事業内容
株式会社ホットリンクは2000年設立、東京証券取引所グロース市場上場のデジタルマーケティング企業。主力のソーシャルメディアマーケティング支援事業では、SNS広告・運用コンサルティング(国内向け)と米国子会社Effyis, Inc.によるSNSデータアクセス権販売(DaaS)の2軸を展開。
創業来蓄積したソーシャル・ビッグデータの収集・分析基盤を強みに、運用代行・広告配信・インフルエンサーマーケティング・分析ツールをワンストップで提供する。加えて、合同会社Nonagon Capitalを通じたWeb3関連投資・事業開発を戦略的セグメントとして育成中。
主要顧客は国内外の企業マーケティング部門および研究・AI開発用途のデータ需要者。
ビジネスモデル
収益の大半はSNSマーケティング支援事業(2025年12月期売上高3,641百万円)が占め、SNS広告・運用コンサルティング(2,325百万円)とDaaS(1,315百万円)の2本柱で構成される。SNS広告・運用コンサルティングは人的サービス型の受託収益、DaaSは米国子会社Effyis, Inc.がSNSデータアクセス権をドル建てで販売するサブスクリプション型収益。
Web3関連事業(売上高9百万円)はバリデーター運用支援・Nonagon Connect等の新興サービス収益が加わる段階。
企業の強み
2008年に電通バズリサーチ事業を譲受して以来、テキスト・画像・動画・位置情報等のソーシャルデータをリアルタイムで収集・統合する独自基盤を構築。2012年には2ちゃんねるの独占商用利用許諾を取得するなど、長年にわたりデータ資産を蓄積してきた実績を持つ。
SNS広告・運用コンサルティング、インフルエンサーマーケティング、分析ツール(hashpick等)、メディアをワンストップで提供。2025年12月期のSNSマーケティング支援事業売上高は2,325百万円と前年度比0.5%増と堅調を維持し、顧客基盤の拡大が続いている。
米国子会社Effyis, Inc.は世界中のソーシャル・ビッグデータ保有メディアと良好な関係を維持し、安定したデータアクセス権を確保。2025年5月にはSnowflake Inc.と戦略的パートナーシップを締結し、新たなデータ流通チャネルの開拓を進めている。
エンヴァリスの着眼点
業績トレンド
売上高は2022期7,907百万円をピークに4期連続で減少し、2025期は3,651百万円まで縮小。営業損失も2025期に1,833百万円まで拡大した。
しかし2026年12月期第1四半期は売上高996百万円(前年同期比8.1%増)・営業利益45百万円と黒字転換を達成。SNSマーケティング支援事業が前年同期比13.1%増と牽引し、売上総利益率も改善。

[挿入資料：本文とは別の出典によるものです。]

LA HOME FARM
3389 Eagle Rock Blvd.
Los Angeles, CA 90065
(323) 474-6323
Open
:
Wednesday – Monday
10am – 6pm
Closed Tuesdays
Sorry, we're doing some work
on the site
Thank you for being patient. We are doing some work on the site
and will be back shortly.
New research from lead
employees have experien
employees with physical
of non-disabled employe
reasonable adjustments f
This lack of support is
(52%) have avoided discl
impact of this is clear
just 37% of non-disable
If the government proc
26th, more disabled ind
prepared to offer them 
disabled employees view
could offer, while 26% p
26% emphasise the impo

外部要因として生成AI進展によるSNSマーケティング需要の拡大が追い風となっている一方、北米マクロ環境の変動によるDaaS事業の低成長と高水準の金融費用が引き続き最終損益を圧迫している。通期予想は変更なく、黒字定着が焦点。
成長戦略
SNS支援深化・DaaS再成長・Web3収益化の三位一体で黒字定着を目指す
AI活用によるデータ解析高度化と新ツール導入で生産性を向上させつつ、サービスラインアップ拡充と顧客課題に即した戦略的SNS活用提案を強化。積極的な人材採用・育成も並行して推進し、市場成長を取り込む。2026年1Q売上高644百万円・前年同期比13.1%増と成果が出始めている。
新規データ商品の整備・構造化済みデータの提供体制強化・新たなデータ流通チャネルの開拓を推進。生成AI・デジタルセキュリティ等の新市場向けサービス提供にも注力し、過年度の契約終了影響からの回復を図る。2026年1Qは前年同期比0.3%増と低成長が継続しており、本格回復は道半ば。
Nonagon Capitalを通じたWeb3スタートアップ投資に加え、バリデーター運用支援サービスおよびDeFi運用を組み合わせることで安定的な収益基盤の構築を目指す。2026年1Qの売上高は128千円(前年同期比88.6%減)と極めて軽微であり、収益貢献は限定的な段階にある。
ソーシャルメディアマーケティング支援事業で培ったノウハウとWeb3市場での経験を組み合わせ、Web2とWeb3の融合を目指した新たな取り組みを展開。グローバルネットワークの構築を通じて自社事業間のシナジー創出を進める。現時点では構想・初期展開段階。